SPACS: the current bubble, & SPACS 101
26 April 2021
Spacs are “Special Purpose Acquisition Companies”, which are essentially stock market listed cash shells, or “blank cheque companies”, looking for a company to buy. Their creation has been booming for a number of good reasons, and this bubble might well burst in the not too distant future, with a number of sponsors and others getting burned ie losing money. So if you wish to play in this space, some caution is warranted.
This brief note sets out
1) What a SPAC is and the current state of the market;
2) Who the key players are and why;
3) Key Risks for players in the market;
4) What might happen…
1) What a SPAC is and the current State of the Market:
The way it works is that a sponsor (someone with at least a modicum of credibility) generally raises say $200m to $400m (Bill Ackman has a $4bn Spac, Pershing Square Tontine) from a range of financial institutions, such as hedge funds, family offices or long only institutions eg Wellington; Fidelity, Templeton etc etc.
This money raised goes in to a trust, and the cash shell is quoted on the stock market (most are USA listed). The sponsor generally has 24 months to find a company to buy, worth say >$1bn if they have a $200m cash trust. (For the math to work a $200m SPAC needs a company valued at $1bn or more.)
Once they find the target and agree a deal, they go back to the investors and say this is what they have found and why it is such a great deal, and if they need more money than is in their cash trust they bring in others, “PIPE” investors,(Private Investment in Public Entities) to add cash, and also replace any existing investors that ask for their money back (their investment in shares is redeemable).
Once the deal completes then the sponsors can get their rights to 20% of the cash- their “promote” ie 20% reward for presenting a deal to the investors that is completed, so a great deal for the sponsors. Not like in Private Equity, where the sponsors keep 20% of the profit made- over a preferred return to investors of say 6% or 8% compounding, in SPACS they get 20% just for doing a deal. The big problem is that interests are not aligned- the sponsors get 20% irrespective of the performance of the investment, the de-spac investors are left holding the baby if the deal underperforms, which they largely have been.
Many spacs are trading below cash value, see www.spachero.com
See also www.spacinsider.com
There are also facebook or linkedin pages on Spacs if you want to find out more, or contact your Investment banking contact as most banks have "Primers" on Spacs.
The reasons for the boom are that most parties benefit hugely – largely until after the deal / de-spac is done, as outlined below.
As of Q1, 2021 there were well over 400 SPACS looking for a company to buy/ merge with. Between January and April 2021 at some $100bn was raised for SPACS, taking the “dry powder” ie cash held in SPACS looking for a company to buy, to well over $150bn. In 2021 some 84 companies have announced mergers, or DE-SPACS.
Management forecasts for future revenues / profits of acquired companies, the De-SPACS, can be “fanciful”.
Around half of the firms are loss making, possibly with a number desperate for cash to stay in business and where they would likely not manage through the diligence of a typical IPO. The economist magazine research showed that 50 firms with about $1bn in annual gross operating profits today forecast to investors that this will rise to a miraculous $15bn by 2023.

» Supplied material:
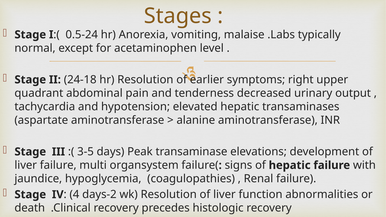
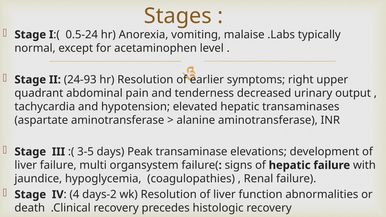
24-18: 24-18 -> 24-93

» Objective:
Answer from the text on SPACs:
(a) How many months does a sponsor generally have to find a company to buy?
(b) What percentage of the cash does the sponsors' "promote" give them once a deal completes?
(c) How many companies have announced mergers, or de-SPACs, in 2021?
The listing isn't needed here.

» Solution:
(a) 24 months
(b) 20%
(c) 84